Of the nearly $2 million of damage Hearne suffered, $350,000 was on washed-out bridges, four in all, including the Hackberry, where repairs are about two weeks away from being completed. The state was only able to send $350,000 to Hearne, meaning the city has to foot the bill for the rest of the repairs.
But according to Walton, taxes will not be raised. Instead, they'll divert funds from other projects to work on infrastructure.
"It's a matter of priority, and of course, to keep the flooding down, or the chance for flooding, improving drainage is a very high priority."
"I feel like, if another bad one comes, we'll be flooded again," said resident Mattie McCoslin.
"I've been down to city hall on several occasions, saying to do this, do that, and trying to get them to work with us," said Reverend Larry Blackmon of the city's First Baptist Church, who was also affected by the flood waters.

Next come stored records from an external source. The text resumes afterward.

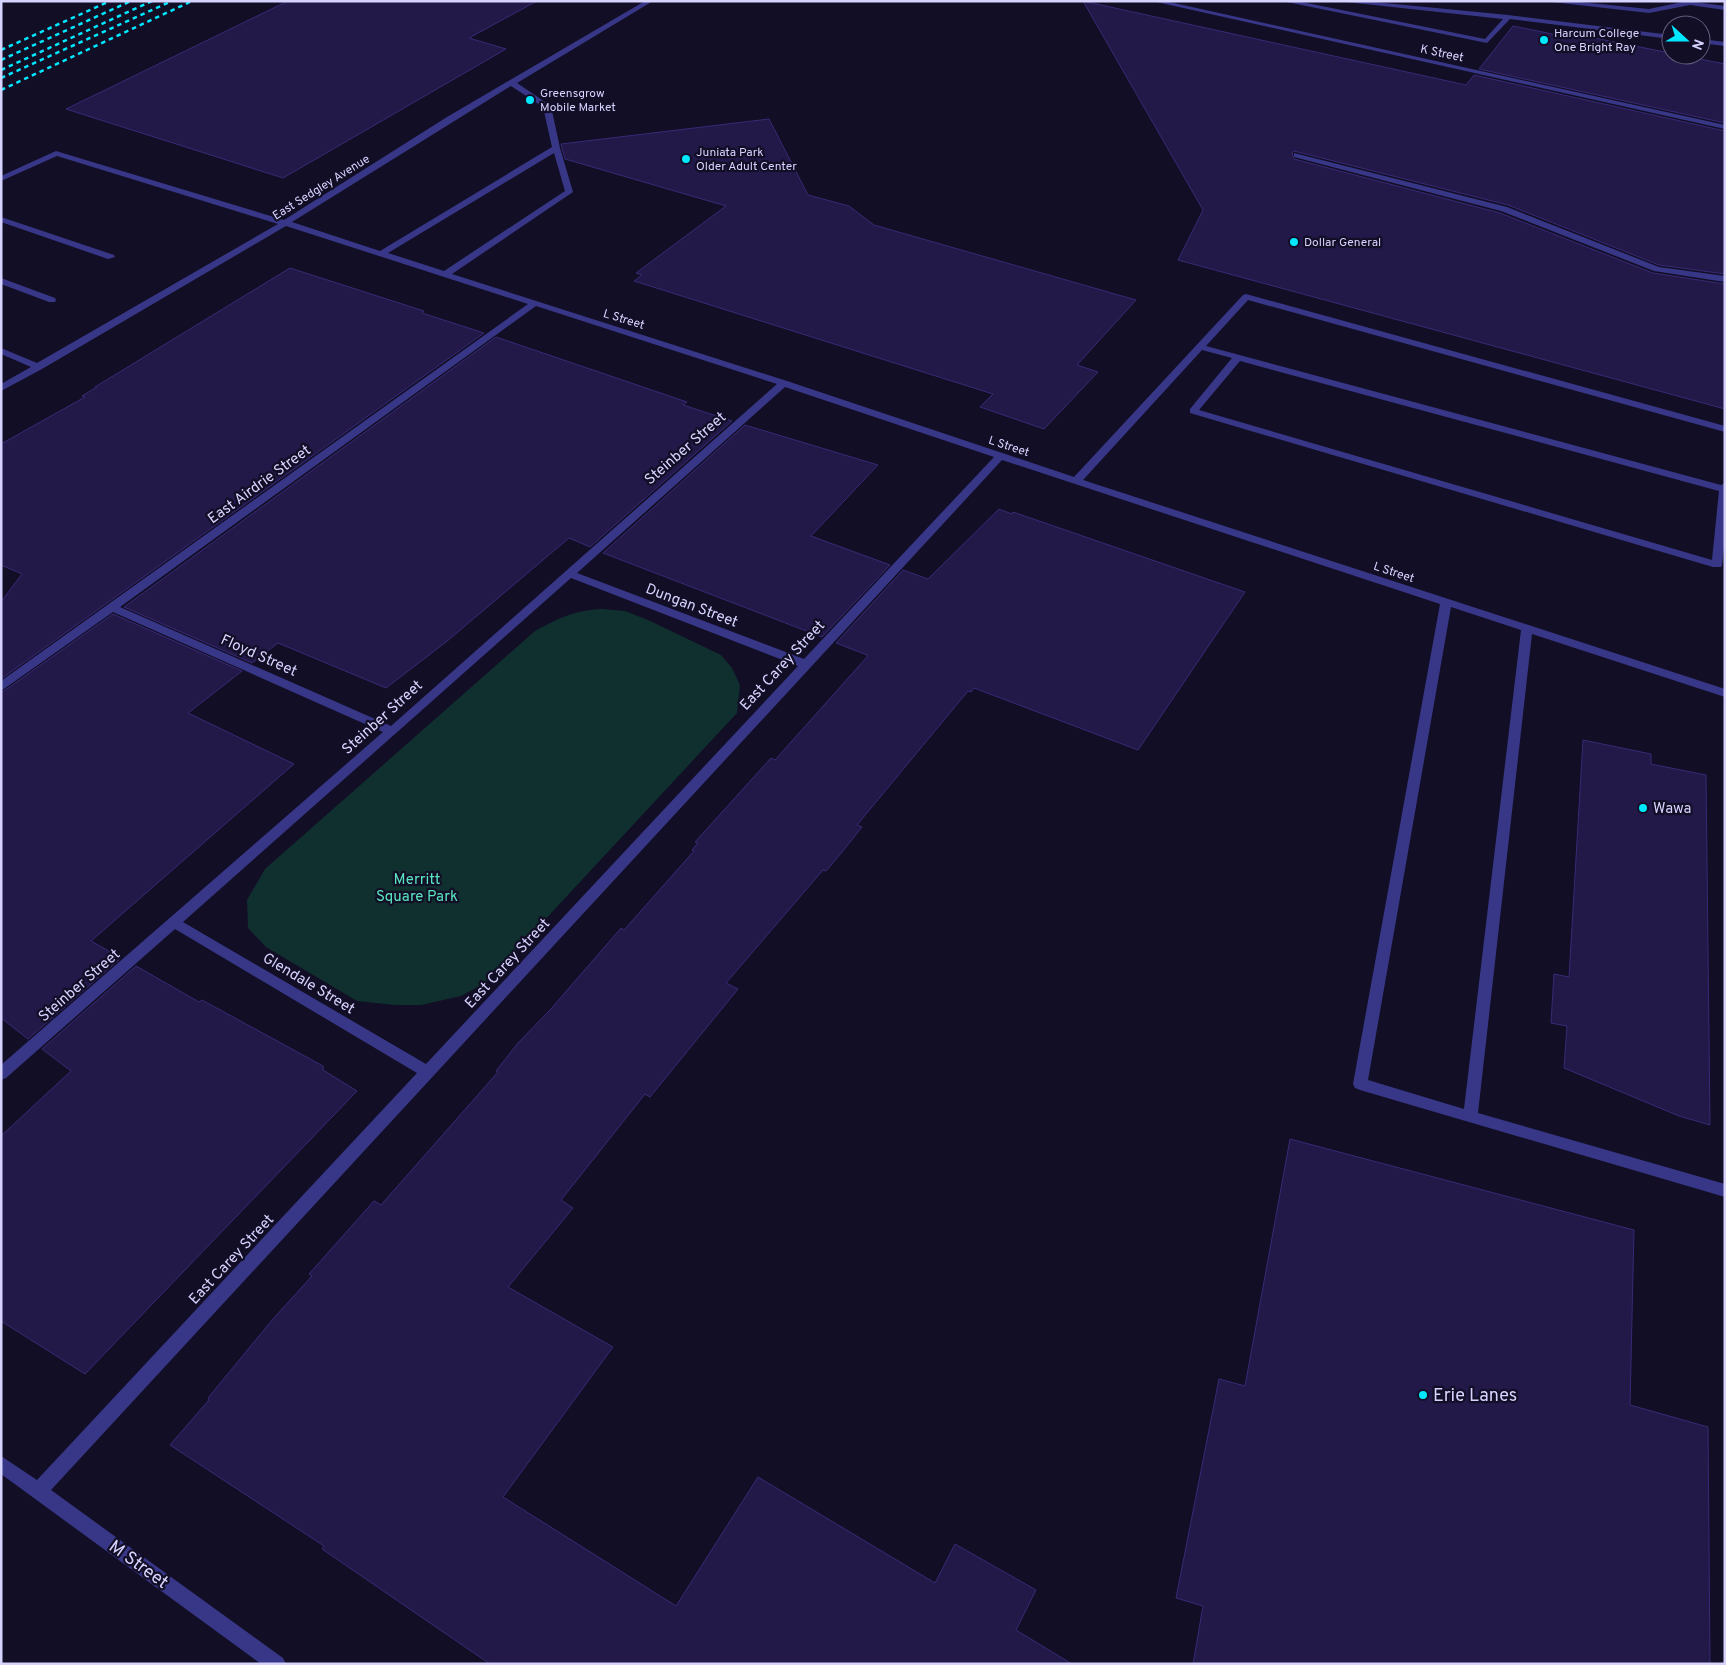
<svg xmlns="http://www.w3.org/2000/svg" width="1726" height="1665" font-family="Overpass,sans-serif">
	<rect width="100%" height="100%" fill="#120e26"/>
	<path fill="#10302f" d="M 602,609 L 625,611 L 648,620 L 721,655 L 732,668 L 740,685 L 737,713 L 487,982 L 461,996 L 421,1005 L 395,1005 L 357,1001 L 266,947 L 248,928 L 247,900 L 265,869 L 535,631 C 559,618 575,610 602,609 Z"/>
	<g fill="#221948" stroke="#382a75">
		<path d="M 288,1 L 537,1 L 469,38 L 506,49 L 283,178 L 66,109 Z"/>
		<path d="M 1083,1 L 1466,85 L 1474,75 L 1725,131 L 1725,274 L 1659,265 L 1508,205 L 1294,151 L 1292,153 L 1294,159 L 1500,213 L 1653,273 L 1725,284 L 1725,409 L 1178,260 L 1203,210 Z"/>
		<path d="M 1513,26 L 1572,38 L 1575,34 L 1725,64 L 1725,123 L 1479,69 Z"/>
		<path d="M 769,119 L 808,195 L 849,206 L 874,225 L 1136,300 L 1077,365 L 1098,372 L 1044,429 L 980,407 L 993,394 L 634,281 L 642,275 L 636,273 L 726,206 L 565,159 L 561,144 Z"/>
		<path d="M 290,268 L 424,311 L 422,313 L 484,333 L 1,679 L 1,602 L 22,574 L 1,565 L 1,444 L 85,397 L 82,396 L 97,387 L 95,387 Z"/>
		<path d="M 496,337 L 687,402 L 683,405 L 732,421 L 590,547 L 569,538 L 446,642 L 386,688 L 278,643 L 252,663 L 124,607 Z"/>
		<path d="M 745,425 L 878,465 L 811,536 L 890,565 L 822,637 L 603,553 Z"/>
		<path d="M 999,509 L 1012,514 L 1013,512 L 1245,592 L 1138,750 L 974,688 L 971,692 L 968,691 L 857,825 L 862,827 L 842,852 L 826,871 L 823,870 L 726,983 L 738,989 L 650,1097 L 645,1094 L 561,1200 L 573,1208 L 508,1287 L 613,1347 L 503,1497 L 676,1606 L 758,1477 L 935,1583 L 955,1544 L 1036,1590 L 1016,1630 L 1072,1664 L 490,1664 L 322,1549 L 324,1546 L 170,1445 L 209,1400 L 208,1398 L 273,1319 L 312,1276 L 309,1274 L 374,1201 L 381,1205 L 498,1072 L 496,1071 L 518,1043 L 550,1010 L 621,928 L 624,930 L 694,851 L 692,850 L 698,843 L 695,842 L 771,758 L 775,760 L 867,657 L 867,655 L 836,643 L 903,570 L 928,579 Z"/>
		<path d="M 113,614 L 242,671 L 188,713 L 294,764 L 91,941 L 121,958 L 28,1039 L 1,1018 L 1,693 Z"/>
		<path d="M 1583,740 L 1651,754 L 1651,764 L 1706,775 L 1710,1125 L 1679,1116 L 1564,1068 L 1567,1026 L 1551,1023 L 1554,974 L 1569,977 Z"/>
		<path d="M 136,966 L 199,1002 L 202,1000 L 323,1066 L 323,1070 L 357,1091 L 85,1374 L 1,1321 L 1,1136 L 71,1071 L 42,1049 Z"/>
		<path d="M 1290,1139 L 1634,1230 L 1630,1405 L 1708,1427 L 1710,1664 L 1193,1664 L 1203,1606 L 1176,1598 L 1219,1379 L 1245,1386 Z"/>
	</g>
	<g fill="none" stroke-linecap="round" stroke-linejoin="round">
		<g fill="#383787" fill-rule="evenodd">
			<path d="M 645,1 L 653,1 L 517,83 L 551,106 L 560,148 L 573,192 L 452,274 L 787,381 L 1074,477 L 1243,295 L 1246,294 L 1725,426 L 1725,432 L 1248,300 L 1206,346 L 1721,485 L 1725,483 L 1725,538 L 1722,565 L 1721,567 L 1713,567 L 1190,413 L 1190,409 L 1232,358 L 1202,350 L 1083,480 L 1725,689 L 1725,697 L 1532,634 L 1478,1113 L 1725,1184 L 1725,1197 L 1360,1090 L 1355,1088 L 1353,1084 L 1440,604 L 1002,460 L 51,1490 L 283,1658 L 286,1664 L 261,1664 L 1,1474 L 1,1456 L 37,1480 L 417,1073 L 175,929 L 6,1078 L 1,1080 L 1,1065 L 383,732 L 113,612 L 1,691 L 1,681 L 528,304 L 286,226 L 42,369 L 1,391 L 1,384 L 31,367 L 1,354 L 1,348 L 37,363 L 278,224 L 57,156 L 1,181 L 1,176 L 56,151 L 284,220 L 447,117 ZM 511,86 L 543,107 L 552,147 L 380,251 L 292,222 ZM 554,153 L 565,191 L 444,271 L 388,253 ZM 536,306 L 777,384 L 391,726 L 120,607 ZM 1240,361 L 1719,491 L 1712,560 L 1199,410 ZM 785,387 L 994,457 L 804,659 L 577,573 ZM 571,578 L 798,666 L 426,1064 L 183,922 ZM 1451,607 L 1521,630 L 1464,1109 L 1368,1080 Z"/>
			<path d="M 1152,1 L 1165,1 L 1725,125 L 1725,129 Z"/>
			<path d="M 1282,1 L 1297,1 L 1485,39 L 1503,19 L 1337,1 L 1364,1 L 1508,15 L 1671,35 L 1671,39 L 1510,19 L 1487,43 Z"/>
			<path d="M 1543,1 L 1570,1 L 1649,9 L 1687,1 L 1725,6 L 1725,10 L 1690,5 L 1649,13 Z"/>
			<path d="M 1701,39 L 1725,42 L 1725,46 L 1701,43 Z"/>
			<path d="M 1294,153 L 1507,207 L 1659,267 L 1725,276 L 1725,282 L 1654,271 L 1501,211 L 1294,157 Z"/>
			<path d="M 1,217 L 114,255 L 115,257 L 108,259 L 1,222 Z"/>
			<path d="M 1,278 L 55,298 L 56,300 L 55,302 L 49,302 L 1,284 Z"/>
		</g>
		<g stroke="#00e8fe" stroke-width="2.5" stroke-dasharray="4.5 4" stroke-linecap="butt">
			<path d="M 1,50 L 110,1"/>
			<path d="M 1,60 L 131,1"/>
			<path d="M 1,70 L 152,1"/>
			<path d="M 1,78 L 172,1"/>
			<path d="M 1,90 L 192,1"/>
		</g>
	</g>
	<g fill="#00e8fe" stroke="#120e26" stroke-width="2">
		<circle cx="1544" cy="40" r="5"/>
		<circle cx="530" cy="100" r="5"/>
		<circle cx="686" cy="159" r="5"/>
		<circle cx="1294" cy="242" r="5"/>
		<circle cx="1643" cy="808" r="5"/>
		<circle cx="1423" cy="1395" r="5"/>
	</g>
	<g text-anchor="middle" stroke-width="4.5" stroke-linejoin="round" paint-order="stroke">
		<g font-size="12" fill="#d7d3ff" stroke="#120e26" text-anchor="start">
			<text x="1554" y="37">Harcum College<tspan x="1554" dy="14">One Bright Ray</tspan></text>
			<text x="540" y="97">Greensgrow<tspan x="540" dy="14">Mobile Market</tspan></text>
			<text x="696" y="156">Juniata Park<tspan x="696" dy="14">Older Adult Center</tspan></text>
			<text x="1304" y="246">Dollar General</text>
		</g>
		<g font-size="12" fill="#d7d3ff" stroke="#120e26">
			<text transform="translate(1442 53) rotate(12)" y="4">K Street</text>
			<text transform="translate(321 187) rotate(-32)" y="4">East Sedgley Avenue</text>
			<text transform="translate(624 319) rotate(17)" y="4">L Street</text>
			<text transform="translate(1009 446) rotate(18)" y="4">L Street</text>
			<text transform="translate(1394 572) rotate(18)" y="4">L Street</text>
		</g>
		<g font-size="15" fill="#d7d3ff" stroke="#120e26">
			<text transform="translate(685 448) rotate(-41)" y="5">Steinber Street</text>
			<text transform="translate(259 484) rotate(-36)" y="5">East Airdrie Street</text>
			<text transform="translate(692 605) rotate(21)" y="5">Dungan Street</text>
			<text transform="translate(259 655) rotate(24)" y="5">Floyd Street</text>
			<text transform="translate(782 665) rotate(-47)" y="5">East Carey Street</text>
			<text transform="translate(382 717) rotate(-42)" y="5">Steinber Street</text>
			<text transform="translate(507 963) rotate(-47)" y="5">East Carey Street</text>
			<text transform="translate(309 983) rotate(31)" y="5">Glendale Street</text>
			<text transform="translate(79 985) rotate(-41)" y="5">Steinber Street</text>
			<text transform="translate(231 1259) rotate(-47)" y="5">East Carey Street</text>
		</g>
		<g font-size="15" fill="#d7d3ff" stroke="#120e26" text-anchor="start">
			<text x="1653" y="813">Wawa</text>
		</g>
		<g font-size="15" fill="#59e5c0" stroke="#120e26">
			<text x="417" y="884">Merritt<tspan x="417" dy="17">Square Park</tspan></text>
		</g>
		<g font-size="18" fill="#d7d3ff" stroke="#120e26" text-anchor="start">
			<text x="1433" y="1401">Erie Lanes</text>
		</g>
		<g font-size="18" fill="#d7d3ff" stroke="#120e26">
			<text transform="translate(139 1564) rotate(36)" y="6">M Street</text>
		</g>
	</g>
	<rect width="1726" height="1665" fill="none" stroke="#d7d3ff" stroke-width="5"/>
	<g transform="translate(1686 40) rotate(111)"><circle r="24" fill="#120e26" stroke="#615d7d"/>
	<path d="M0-4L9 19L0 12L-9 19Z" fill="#00e8fe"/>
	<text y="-8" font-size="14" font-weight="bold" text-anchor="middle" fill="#d7d3ff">N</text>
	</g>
</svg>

Residents in the hardest hit areas mark the anniversary with water marks still on the walls. Most are frustrated with the city, the speed of the repairs, and are scared another flood might happen. Most did not have flood insurance. Some still don't. They dip into their savings to repair and replace. Retirement, for many, has been pushed back. It's quite the sour note, but damaged pianos and frayed nerves haven't broken this community.
"The community came together as one," said McCoslin, "and we were all visiting each other, seeing if everyone was OK. And that means a lot to you."
But they look to the skies and to the forecast, waiting for the inevitable.
"When we get our six inch rain, we'll see if we flood again," said Blackmon. "If we don't we'll feel better."